Mohammad lacht. Das könnte gut sein, stimmt er mir zu.
„Let me show you something,” sagt er dann, wieder ernsthaft, und greift sich an die Ohren.
„Whenever you are too stoned, you can give a gentle little massage to your ears. You start down here –”, er zieht leicht an seinen Ohrläppchen, „– and then you slowly move your fingers up,” – um sich dann mit Zeigefinger und Daumen an der Ohrmuschel entlang nach oben zu arbeiten.
Ich folge seinen Anweisungen und massiere vorsichtig die Ränder meiner Ohren zwischen zwei Fingern, und tatsächlich habe ich das Gefühl, dass mich das „erdet”, meinen Geist wieder mehr in meinen Körper zurückbringt.
Das leichte Schwindelgefühl hört auf, mein Kreislauf scheint sich zu normalisieren, und das Rauschen in meinem Kopf verstummt.
Gerade will ich begeistert vom Erfolg der Ohr-Massage erzählen, da merke ich, dass ich jetzt zwar kein Rauschen mehr höre, aber dafür ein rhythmisches Klopfen.
Bevor ich begreife, dass dieses Klopfen nicht aus meinem Schädel, sondern von vorn aus dem Laden kommt, ist Mohammad schon aufgesprungen und durch den Vorhang gehuscht.
Er kommt mit Inge zusammen zurück.
„Ein gemütliches Separée ist das hier,” sagt sie und lässt ihren Blick durch den Raum schweifen. „Ich hoffe, ich störe nicht…”
„Quatsch. Wenn ich vorgehabt hätte, die Nacht hier zu verbringen, hätte ich dich bestimmt nicht gebeten, vorbei zu kommen. Ich bin sehr froh, dass du es noch geschafft hast,” versichere ich und frage sie, ob sie etwas von dem, inzwischen leider abgekühlten, Essen möchte. Eigentlich ist sie schon satt, aber dann probiert sie doch noch einige Häppchen – und ist ebenso begeistert von der afghanischen Küche wie ich.
„Für mich hat es ausgesehen, als wärst du am liebsten doch die ganze Nacht bei ihm geblieben. War das so?” fragt Inge, als wir etwa zwei Stunden später im Schein des Mondes und unserer Taschenlampen in Richtung Hotel schlendern.
Wir haben uns auch zu dritt noch großartig amüsiert, geredet, gescherzt und gelacht. Beim Abschied sah Mohammad mir noch einmal tief in die Augen und fragte mit einem schrägen Lächeln, ob ich es mir nicht vielleicht doch noch anders überlegt hätte…

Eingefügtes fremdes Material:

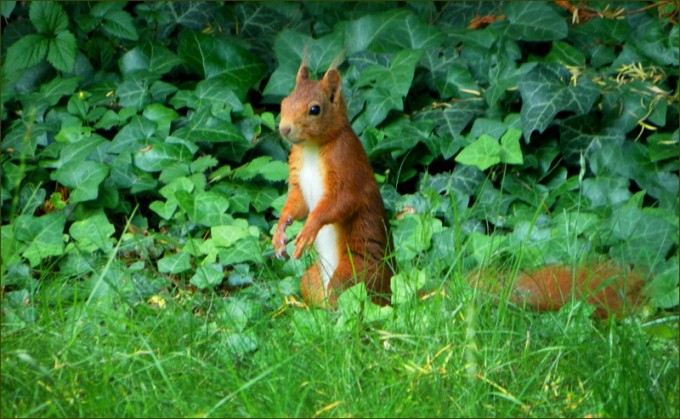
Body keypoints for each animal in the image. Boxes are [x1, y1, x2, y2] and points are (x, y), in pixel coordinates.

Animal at [272, 64, 393, 308]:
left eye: (315, 109)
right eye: (284, 102)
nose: (284, 129)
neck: (311, 149)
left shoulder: (346, 165)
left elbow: (342, 202)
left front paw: (309, 228)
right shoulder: (297, 178)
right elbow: (296, 203)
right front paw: (279, 231)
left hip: (354, 274)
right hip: (310, 280)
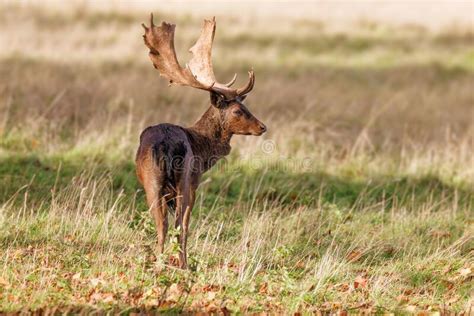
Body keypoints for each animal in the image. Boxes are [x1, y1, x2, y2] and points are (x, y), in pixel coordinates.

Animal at [135, 13, 266, 268]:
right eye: (237, 111)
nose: (262, 127)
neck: (202, 146)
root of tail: (166, 145)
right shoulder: (195, 180)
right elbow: (184, 225)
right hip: (185, 179)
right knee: (180, 224)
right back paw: (183, 265)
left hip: (152, 181)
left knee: (162, 223)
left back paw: (159, 263)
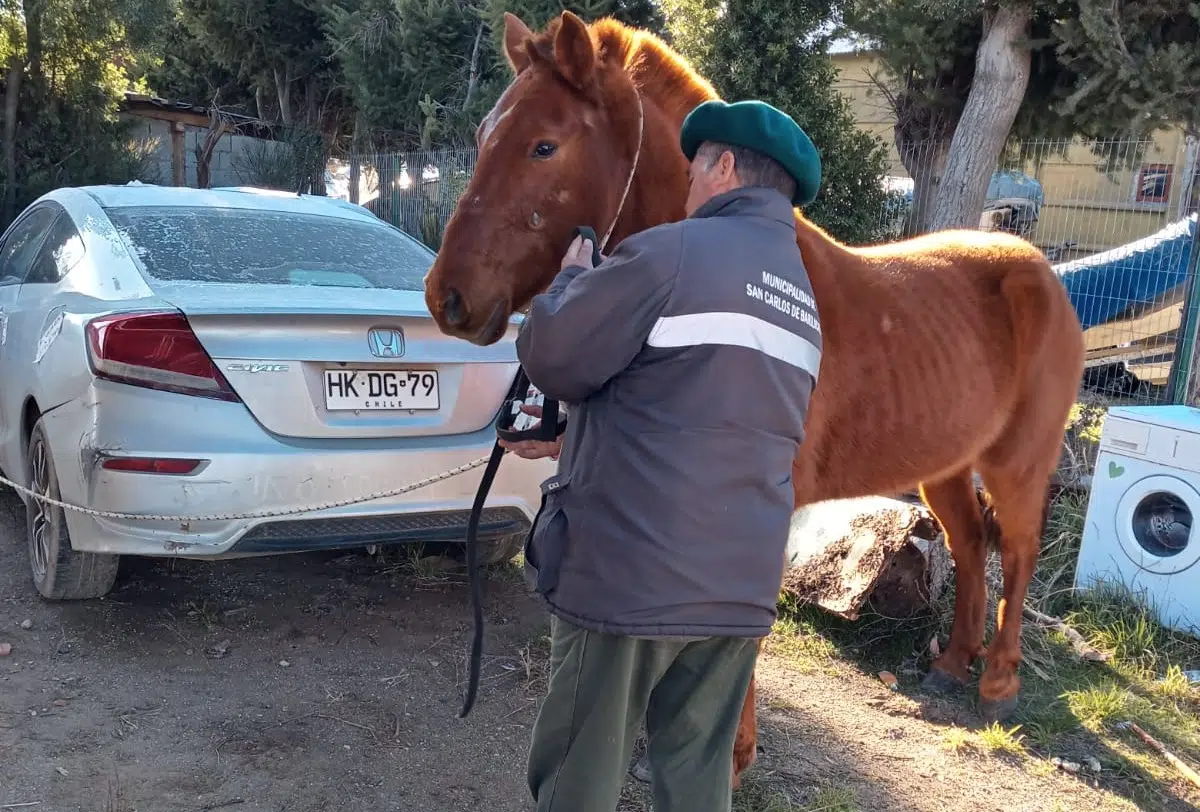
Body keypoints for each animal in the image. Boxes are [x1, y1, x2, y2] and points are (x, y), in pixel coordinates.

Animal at [424, 10, 1086, 789]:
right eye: (482, 137)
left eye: (544, 145)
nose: (447, 297)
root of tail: (1038, 269)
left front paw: (733, 758)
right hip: (946, 465)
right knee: (972, 541)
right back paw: (954, 663)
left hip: (1018, 461)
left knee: (1017, 547)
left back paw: (999, 680)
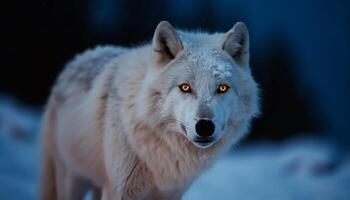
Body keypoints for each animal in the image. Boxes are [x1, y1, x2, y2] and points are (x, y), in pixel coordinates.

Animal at [40, 20, 260, 200]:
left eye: (222, 88)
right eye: (185, 87)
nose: (205, 127)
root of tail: (79, 58)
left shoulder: (171, 195)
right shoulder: (119, 191)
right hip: (73, 179)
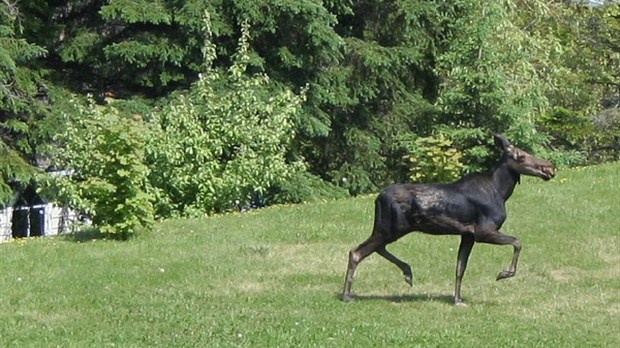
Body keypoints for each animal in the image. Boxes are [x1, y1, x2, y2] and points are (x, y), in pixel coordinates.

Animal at [344, 133, 556, 304]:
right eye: (521, 156)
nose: (550, 168)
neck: (502, 191)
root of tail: (377, 198)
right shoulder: (483, 231)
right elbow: (517, 242)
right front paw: (504, 273)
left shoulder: (468, 234)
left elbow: (460, 267)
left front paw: (457, 299)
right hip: (390, 228)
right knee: (356, 251)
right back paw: (347, 295)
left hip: (390, 228)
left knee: (376, 248)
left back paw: (407, 272)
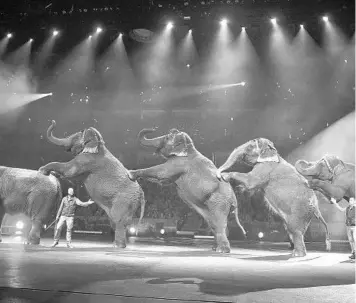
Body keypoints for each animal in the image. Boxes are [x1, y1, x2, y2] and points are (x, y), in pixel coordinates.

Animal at [38, 121, 145, 249]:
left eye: (77, 135)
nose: (53, 121)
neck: (99, 143)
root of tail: (142, 194)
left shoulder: (87, 160)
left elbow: (70, 170)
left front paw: (42, 170)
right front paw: (53, 173)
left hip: (125, 200)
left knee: (119, 220)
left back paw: (118, 247)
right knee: (114, 221)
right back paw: (115, 244)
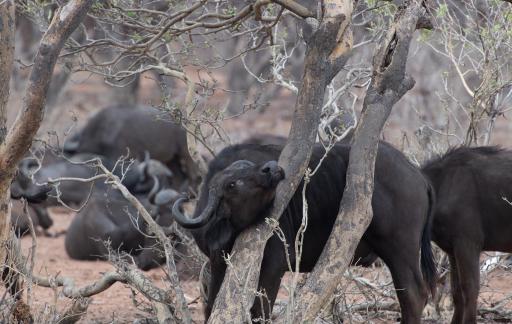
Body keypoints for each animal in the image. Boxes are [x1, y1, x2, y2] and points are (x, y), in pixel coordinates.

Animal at [172, 142, 436, 324]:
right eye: (232, 184)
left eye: (249, 168)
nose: (271, 168)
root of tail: (418, 175)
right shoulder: (218, 263)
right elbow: (213, 306)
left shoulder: (273, 265)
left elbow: (260, 309)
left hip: (399, 250)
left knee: (413, 295)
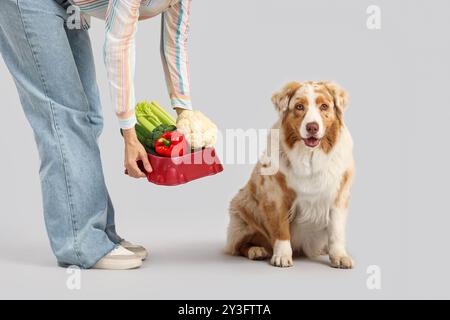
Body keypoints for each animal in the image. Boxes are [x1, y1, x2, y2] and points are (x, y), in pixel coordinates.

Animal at [225, 81, 356, 268]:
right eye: (299, 107)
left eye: (324, 106)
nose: (312, 127)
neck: (310, 156)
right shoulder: (275, 196)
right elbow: (281, 230)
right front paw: (282, 256)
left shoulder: (339, 195)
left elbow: (336, 231)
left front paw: (339, 256)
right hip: (241, 212)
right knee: (240, 244)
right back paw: (256, 250)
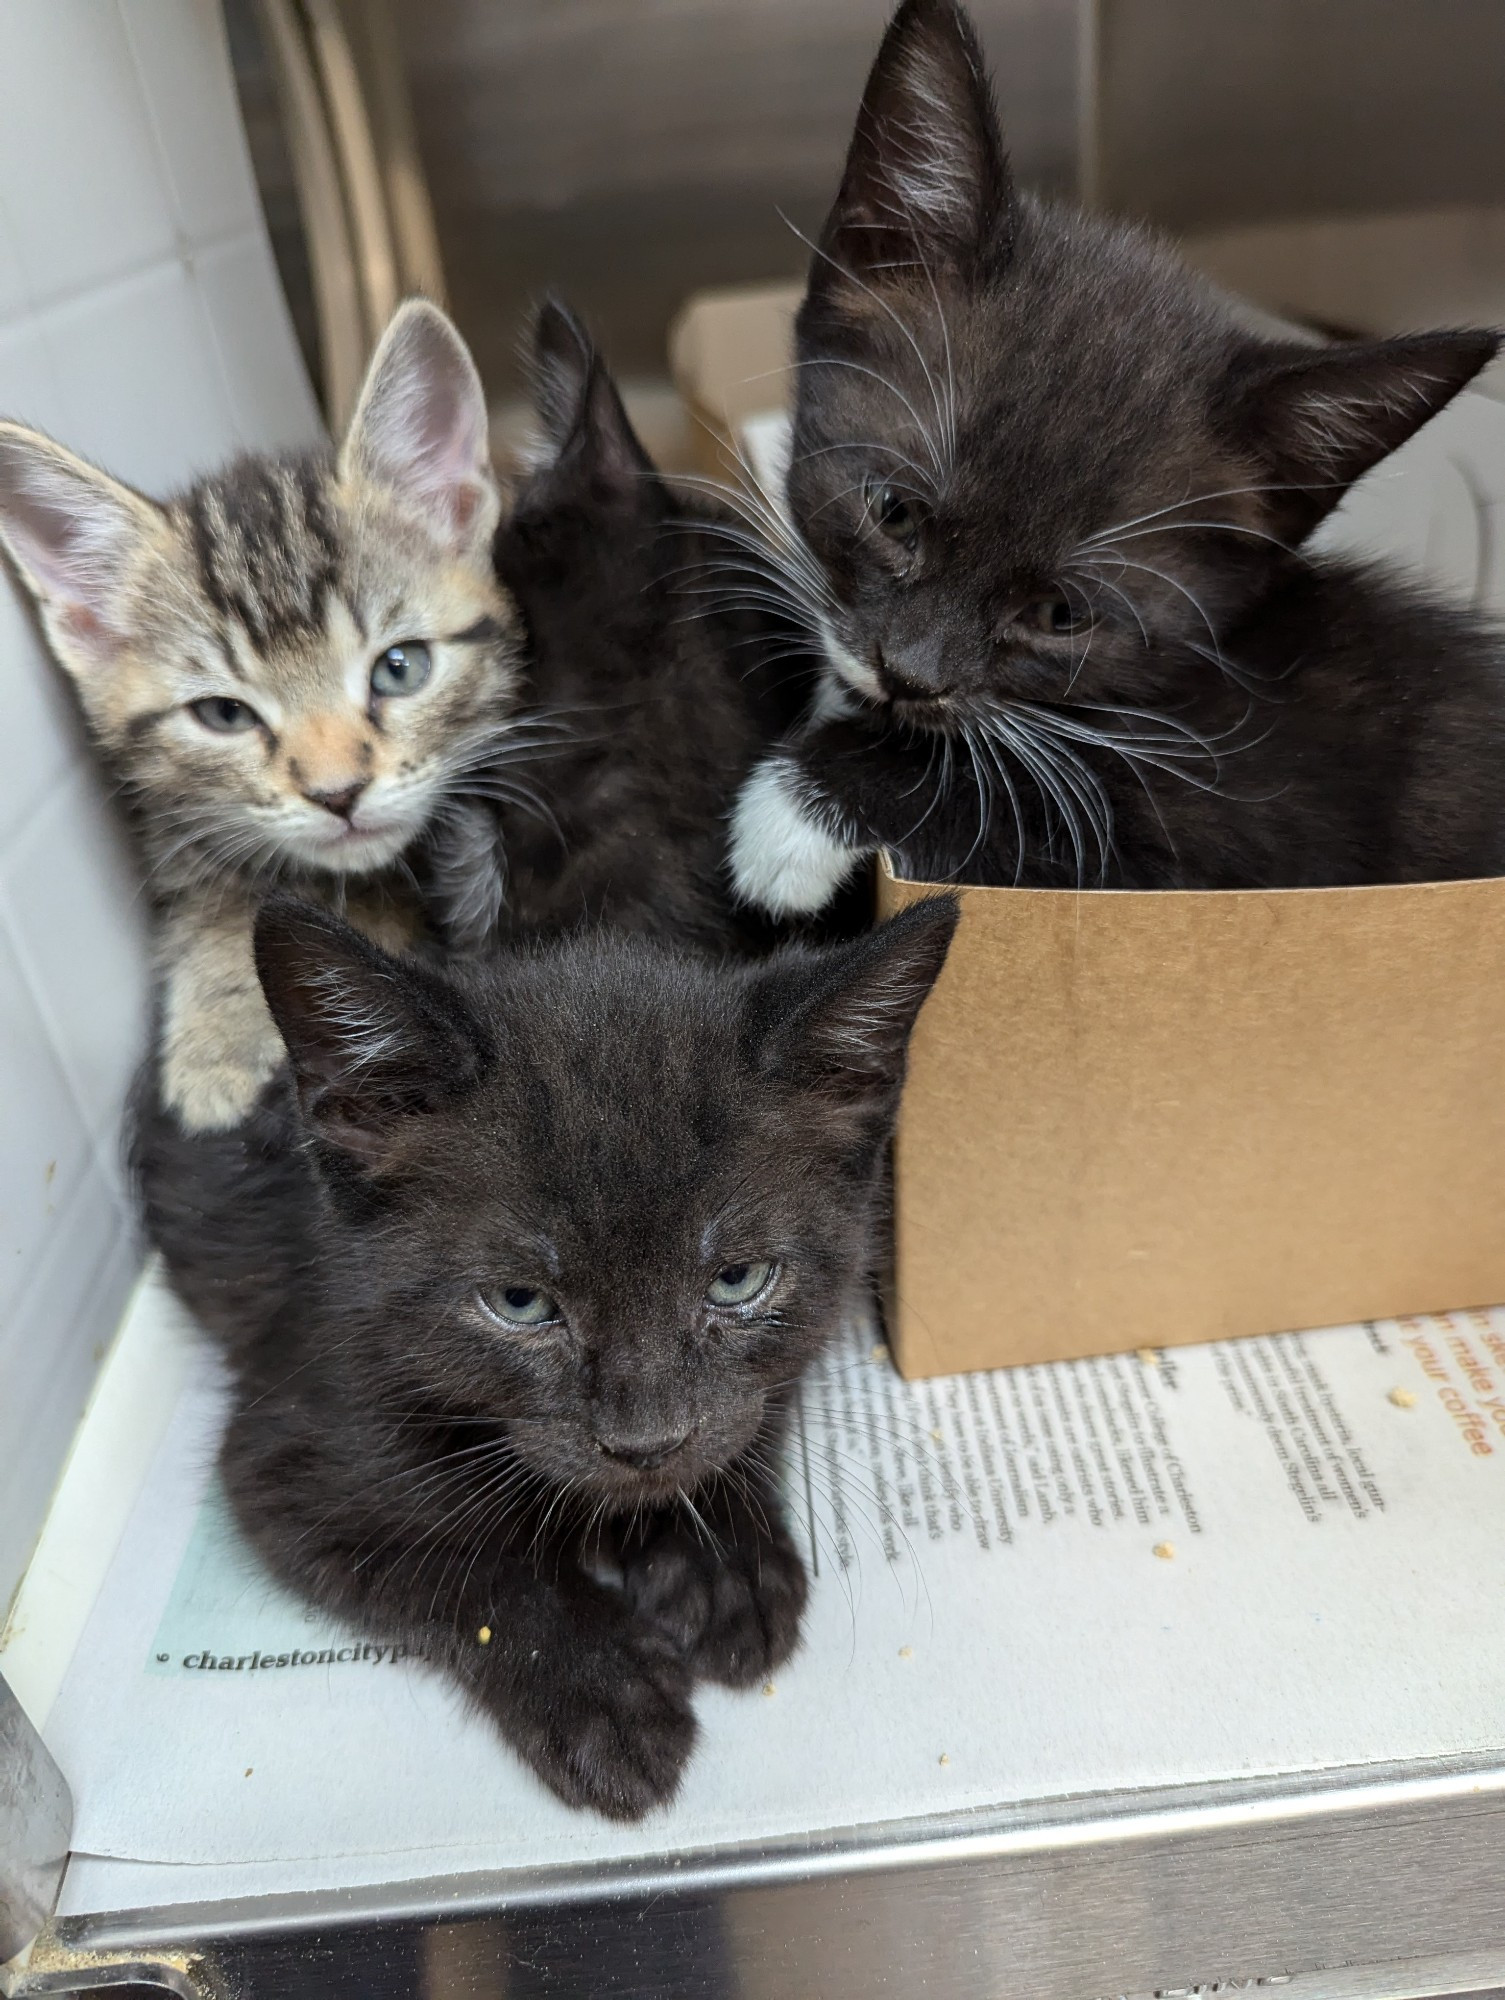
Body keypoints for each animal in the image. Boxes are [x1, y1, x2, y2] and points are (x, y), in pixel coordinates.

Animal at [129, 900, 952, 1824]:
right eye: (519, 1302)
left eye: (737, 1280)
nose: (643, 1443)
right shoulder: (290, 1453)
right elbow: (473, 1566)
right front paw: (604, 1690)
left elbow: (750, 1411)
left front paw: (721, 1561)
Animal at [728, 0, 1505, 916]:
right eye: (893, 512)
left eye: (1061, 614)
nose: (907, 675)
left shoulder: (1250, 832)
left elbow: (1063, 806)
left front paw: (790, 817)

Einen Moment lang wurden meine Knie etwas weich, aber dann schüttelte ich den Kopf. Nein, dies war weder der Ort noch der Mann für einen One-Night-Stand.
„Mir geht es ein bisschen so, wie dir in Istanbul – ich weiß nicht ganz genau, was ich will und was nicht,” meine ich nachdenklich.
„Aber eines weiß ich ganz sicher: ich will übermorgen früh mit euch weiterfahren, nach Nepal.”